## Available records:

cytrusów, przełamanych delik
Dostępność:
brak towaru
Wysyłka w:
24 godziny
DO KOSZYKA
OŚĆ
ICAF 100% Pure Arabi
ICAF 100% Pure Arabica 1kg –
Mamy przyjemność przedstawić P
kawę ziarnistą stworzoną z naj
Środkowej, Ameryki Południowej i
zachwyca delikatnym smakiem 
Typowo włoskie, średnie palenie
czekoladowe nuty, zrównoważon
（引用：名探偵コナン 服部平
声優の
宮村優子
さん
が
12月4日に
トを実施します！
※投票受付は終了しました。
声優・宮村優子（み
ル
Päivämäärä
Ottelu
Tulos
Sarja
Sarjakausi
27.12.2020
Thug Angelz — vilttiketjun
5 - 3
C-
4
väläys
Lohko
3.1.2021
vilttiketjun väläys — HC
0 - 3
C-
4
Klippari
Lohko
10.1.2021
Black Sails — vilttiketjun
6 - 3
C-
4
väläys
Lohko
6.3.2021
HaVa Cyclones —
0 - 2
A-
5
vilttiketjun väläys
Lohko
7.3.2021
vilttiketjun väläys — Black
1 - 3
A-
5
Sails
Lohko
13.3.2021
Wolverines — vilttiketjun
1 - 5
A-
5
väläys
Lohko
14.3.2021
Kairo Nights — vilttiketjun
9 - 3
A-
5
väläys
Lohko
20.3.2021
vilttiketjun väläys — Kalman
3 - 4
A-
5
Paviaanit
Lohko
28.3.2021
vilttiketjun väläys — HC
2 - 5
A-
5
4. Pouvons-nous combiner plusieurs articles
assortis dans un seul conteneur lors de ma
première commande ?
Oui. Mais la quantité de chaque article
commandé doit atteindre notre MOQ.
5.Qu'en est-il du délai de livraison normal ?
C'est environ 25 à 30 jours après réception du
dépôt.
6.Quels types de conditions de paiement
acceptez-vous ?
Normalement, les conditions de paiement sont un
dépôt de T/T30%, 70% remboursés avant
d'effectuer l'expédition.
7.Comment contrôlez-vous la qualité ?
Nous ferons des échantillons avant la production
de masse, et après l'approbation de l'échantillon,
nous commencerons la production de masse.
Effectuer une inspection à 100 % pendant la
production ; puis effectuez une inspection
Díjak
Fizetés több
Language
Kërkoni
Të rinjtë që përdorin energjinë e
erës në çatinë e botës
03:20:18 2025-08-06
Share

## What to work on:
Type the records again in full, matching them exactly.

## Expected output:
cytrusów, przełamanych delik
Dostępność:
brak towaru
Wysyłka w:
24 godziny
DO KOSZYKA
OŚĆ
ICAF 100% Pure Arabi
ICAF 100% Pure Arabica 1kg –
Mamy przyjemność przedstawić P
kawę ziarnistą stworzoną z naj
Środkowej, Ameryki Południowej i
zachwyca delikatnym smakiem 
Typowo włoskie, średnie palenie
czekoladowe nuty, zrównoważon
（引用：名探偵コナン 服部平
声優の
宮村優子
さん
が
12月4日に
トを実施します！
※投票受付は終了しました。
声優・宮村優子（み
ル
Päivämäärä
Ottelu
Tulos
Sarja
Sarjakausi
27.12.2020
Thug Angelz — vilttiketjun
5 - 3
C-
4
väläys
Lohko
3.1.2021
vilttiketjun väläys — HC
0 - 3
C-
4
Klippari
Lohko
10.1.2021
Black Sails — vilttiketjun
6 - 3
C-
4
väläys
Lohko
6.3.2021
HaVa Cyclones —
0 - 2
A-
5
vilttiketjun väläys
Lohko
7.3.2021
vilttiketjun väläys — Black
1 - 3
A-
5
Sails
Lohko
13.3.2021
Wolverines — vilttiketjun
1 - 5
A-
5
väläys
Lohko
14.3.2021
Kairo Nights — vilttiketjun
9 - 3
A-
5
väläys
Lohko
20.3.2021
vilttiketjun väläys — Kalman
3 - 4
A-
5
Paviaanit
Lohko
28.3.2021
vilttiketjun väläys — HC
2 - 5
A-
5
4. Pouvons-nous combiner plusieurs articles
assortis dans un seul conteneur lors de ma
première commande ?
Oui. Mais la quantité de chaque article
commandé doit atteindre notre MOQ.
5.Qu'en est-il du délai de livraison normal ?
C'est environ 25 à 30 jours après réception du
dépôt.
6.Quels types de conditions de paiement
acceptez-vous ?
Normalement, les conditions de paiement sont un
dépôt de T/T30%, 70% remboursés avant
d'effectuer l'expédition.
7.Comment contrôlez-vous la qualité ?
Nous ferons des échantillons avant la production
de masse, et après l'approbation de l'échantillon,
nous commencerons la production de masse.
Effectuer une inspection à 100 % pendant la
production ; puis effectuez une inspection
Díjak
Fizetés több
Language
Kërkoni
Të rinjtë që përdorin energjinë e
erës në çatinë e botës
03:20:18 2025-08-06
Share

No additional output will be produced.